The problems of translation are well known, and the best translators are never immune to misunderstandings or approximations.
The idea here is first and foremost to thank all the translators and proofreaders who have contributed so far, as well as all the readers who are willing to send their comments or, directly, suggestions for better translations.
1. Among the difficulties encountered, we should mention several cases where French has two distinct words – and therefore two slightly different meanings – where other languages usually have only one. For example:
French | English | Italian | German | Spanish |
Rêve | Dream | Sogno | Traum | Sueño, soñar |
Songe | – | – | – | – |
Espoir | Hope | Speranza | Hoffnung | Esperanza |
Espérance | – | – | – | – |
Compared to “rêve” (dream), “songe” (“dream”) can occur while half-asleep or half-awake, and has obvious indications, with no need for interpretation (unlike dreams).
Compared to “espoir” (hope), “espérance” (“hope”) is without any particular expectation; it is not the hope of something.
2. A further difficulty arose with the two French words: “savoir” (to know) and “connaître” (to know), each of which may have been specialized, in metaphysics, to account for two types of knowledge:
– The French word “savoir” rather refers to knowledge by abstraction. This is orchestrated by calculating and conceptual reason, this discursive reason – dianoia – conducting hypothetico-deductive reasoning. This type of knowledge maintains the separation between the knower and the known.

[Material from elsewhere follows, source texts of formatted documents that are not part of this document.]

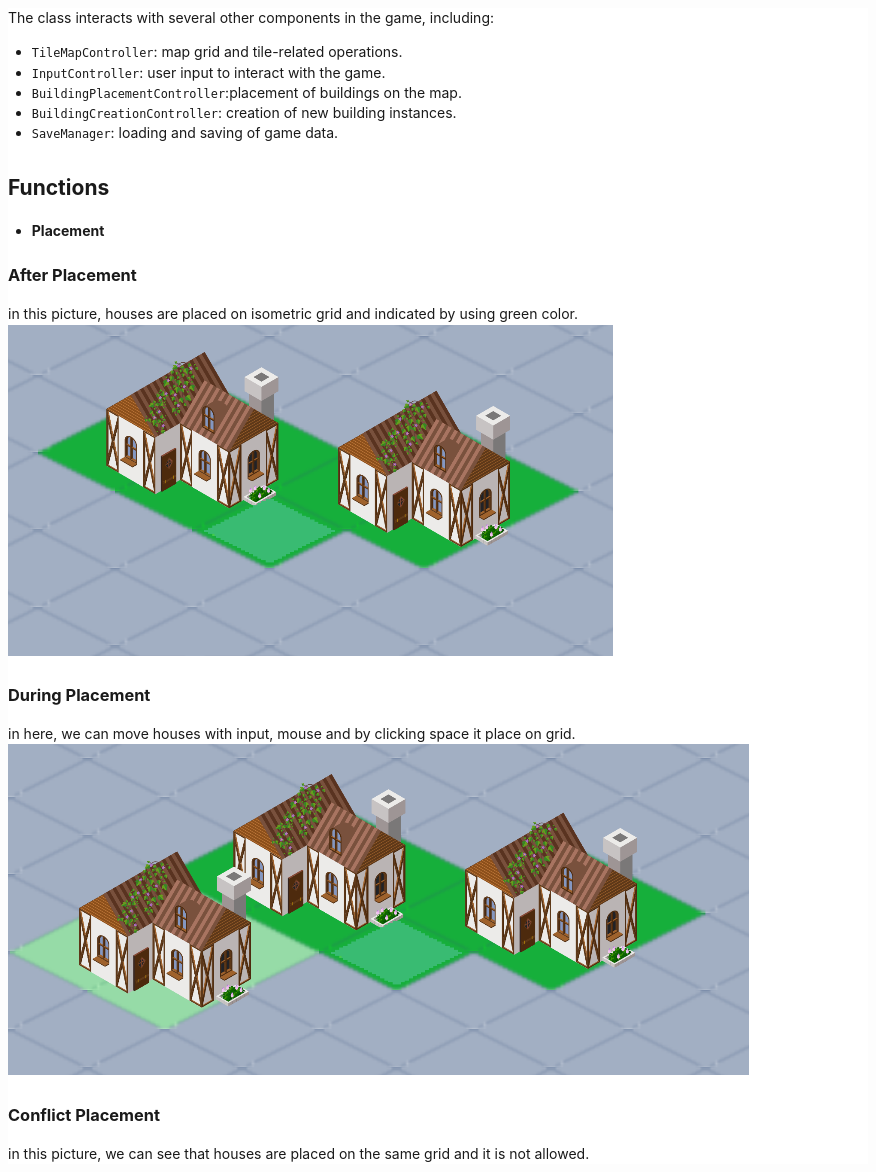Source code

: The class interacts with several other components in the game, including:
- `TileMapController`: map grid and tile-related operations.
- `InputController`: user input to interact with the game.
- `BuildingPlacementController`:placement of buildings on the map.
- `BuildingCreationController`: creation of new building instances.
- `SaveManager`: loading and saving of game data.


## Functions

* **Placement**

### After Placement
in this picture, houses are placed on isometric grid and indicated by using green color.
![](GitAsset/Building/1.png)
### During Placement
in here, we can move houses with input, mouse and by clicking space it place on grid.
![](GitAsset/Building/2.png)
### Conflict Placement
in this picture, we can see that houses are placed on the same grid and it is not allowed.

– The term “connaître” refers rather to knowledge by participation, linked to intellectual intuition. For Plato, this is intuitive knowledge through the dialectical ascent of the intellect – noèsis. The intelligible or semantic is received by the intellect without it ever being able to generate it on its own. There is cognitive identity: the intelligibility of reality is united with intelligence, which is the sense of reality, in the same way that salty only makes sense to the palate.

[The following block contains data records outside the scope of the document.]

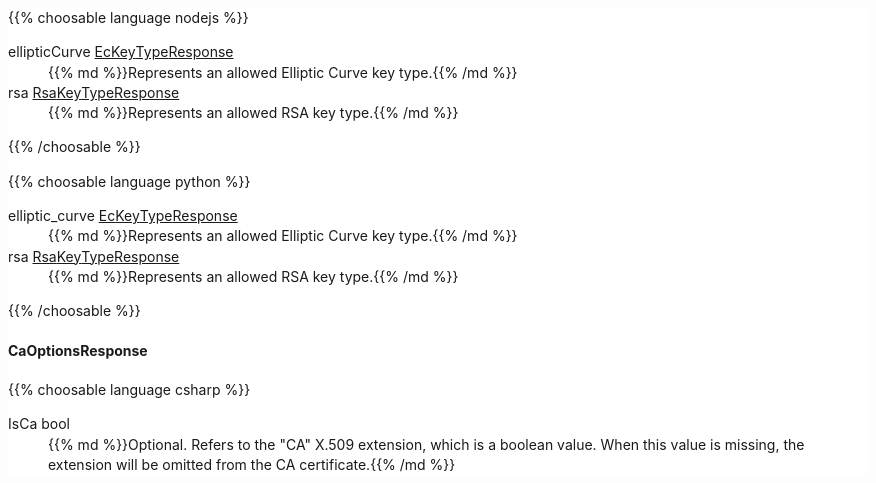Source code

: {{% choosable language nodejs %}}
<dl class="resources-properties"><dt class="property-required"
            title="Required">
        <span id="ellipticcurve_nodejs">
<a href="#ellipticcurve_nodejs" style="color: inherit; text-decoration: inherit;">elliptic<wbr>Curve</a>
</span>
        <span class="property-indicator"></span>
        <span class="property-type"><a href="#eckeytyperesponse">Ec<wbr>Key<wbr>Type<wbr>Response</a></span>
    </dt>
    <dd>{{% md %}}Represents an allowed Elliptic Curve key type.{{% /md %}}</dd><dt class="property-required"
            title="Required">
        <span id="rsa_nodejs">
<a href="#rsa_nodejs" style="color: inherit; text-decoration: inherit;">rsa</a>
</span>
        <span class="property-indicator"></span>
        <span class="property-type"><a href="#rsakeytyperesponse">Rsa<wbr>Key<wbr>Type<wbr>Response</a></span>
    </dt>
    <dd>{{% md %}}Represents an allowed RSA key type.{{% /md %}}</dd></dl>
{{% /choosable %}}

{{% choosable language python %}}
<dl class="resources-properties"><dt class="property-required"
            title="Required">
        <span id="elliptic_curve_python">
<a href="#elliptic_curve_python" style="color: inherit; text-decoration: inherit;">elliptic_<wbr>curve</a>
</span>
        <span class="property-indicator"></span>
        <span class="property-type"><a href="#eckeytyperesponse">Ec<wbr>Key<wbr>Type<wbr>Response</a></span>
    </dt>
    <dd>{{% md %}}Represents an allowed Elliptic Curve key type.{{% /md %}}</dd><dt class="property-required"
            title="Required">
        <span id="rsa_python">
<a href="#rsa_python" style="color: inherit; text-decoration: inherit;">rsa</a>
</span>
        <span class="property-indicator"></span>
        <span class="property-type"><a href="#rsakeytyperesponse">Rsa<wbr>Key<wbr>Type<wbr>Response</a></span>
    </dt>
    <dd>{{% md %}}Represents an allowed RSA key type.{{% /md %}}</dd></dl>
{{% /choosable %}}

<h4 id="caoptionsresponse">Ca<wbr>Options<wbr>Response</h4>



{{% choosable language csharp %}}
<dl class="resources-properties"><dt class="property-required"
            title="Required">
        <span id="isca_csharp">
<a href="#isca_csharp" style="color: inherit; text-decoration: inherit;">Is<wbr>Ca</a>
</span>
        <span class="property-indicator"></span>
        <span class="property-type">bool</span>
    </dt>
    <dd>{{% md %}}Optional. Refers to the "CA" X.509 extension, which is a boolean value. When this value is missing, the extension will be omitted from the CA certificate.{{% /md %}}</dd><dt class="property-required"
            title="Required">
        <span id="maxissuerpathlength_csharp">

French | English | Italian | German | Spanish |
Savoir | To know | Sapere | Wissen | Conozca |
Connaître | (To cognize) | Conoscere | (Kennen) | Visite ? |
Raison | Reason | Ragione | Vernunft | Razón |
Intelligence | Intelligence | Intelligenza | Verstand | Inteligencia |
Intellect | Intelect | Intelletto | Intellekt | Intelecto |
Adding to this difficulty is the inversion effected by Kantianism, which placed reason (Vernunft) above intelligence (Verstand), contrary to what all the philosophers before it had understood (Plato, Aristotle, Plotinus, Augustine, Thomas Aquinas, Dante, Leibniz, Malebranche…). As Kant put it: “Intellectual intuition is not ours […] we cannot even contemplate the possibility of it”1.
However, there is the fundamental Leibnizian correction: “nihil est in intellectu quod non prius fuerit in sensu” (nothing is in the intellect that was not previously in the senses), with the addition “nisi ipse intellectus” (if not the intellect itself)2 or Hegel, recommending the opposite complement: “nihil est in sensu quod non prius fuerit in intellectu” (nothing is in the senses that was not previously in the intellect)3.

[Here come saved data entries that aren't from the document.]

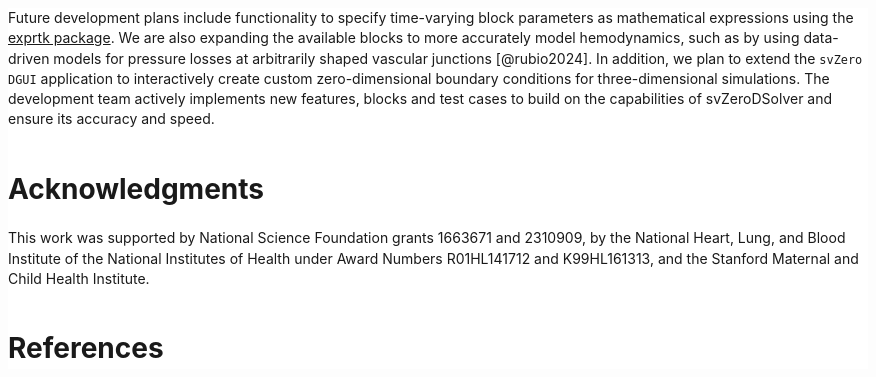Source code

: Future development plans include functionality to specify time-varying block parameters as mathematical expressions using the [exprtk package](https://github.com/ArashPartow/exprtk).
We are also expanding the available blocks to more accurately model hemodynamics, such as by using data-driven models for pressure losses at arbitrarily shaped vascular junctions [@rubio2024].
In addition, we plan to extend the `svZeroDGUI` application to interactively create custom zero-dimensional boundary conditions for three-dimensional simulations.
The development team actively implements new features, blocks and test cases to build on the capabilities of svZeroDSolver and ensure its accuracy and speed.

# Acknowledgments

This work was supported by National Science Foundation grants 1663671 and 2310909, by the National Heart, Lung, and Blood Institute of the National Institutes of Health under Award Numbers R01HL141712 and K99HL161313, and the Stanford Maternal and Child Health Institute.

# References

Despite these reactions, intelligence has for many become a mere object of reason – and of psychology and neurobiology – up to the ambiguous formula of AI (artificial intelligence), when in fact it is merely AR (artificial reason). Indeed, having acquired mechanical energy (fire, draught animals, steam, oil, electricity, atomic energy), mankind has now simply acquired mental energy.
This function of intelligence as a sense of reality and as a mirror (speculum in Latin) reflecting the Ideas is the very possibility of metaphysics. This must be borne in mind, whatever the performance of the translations.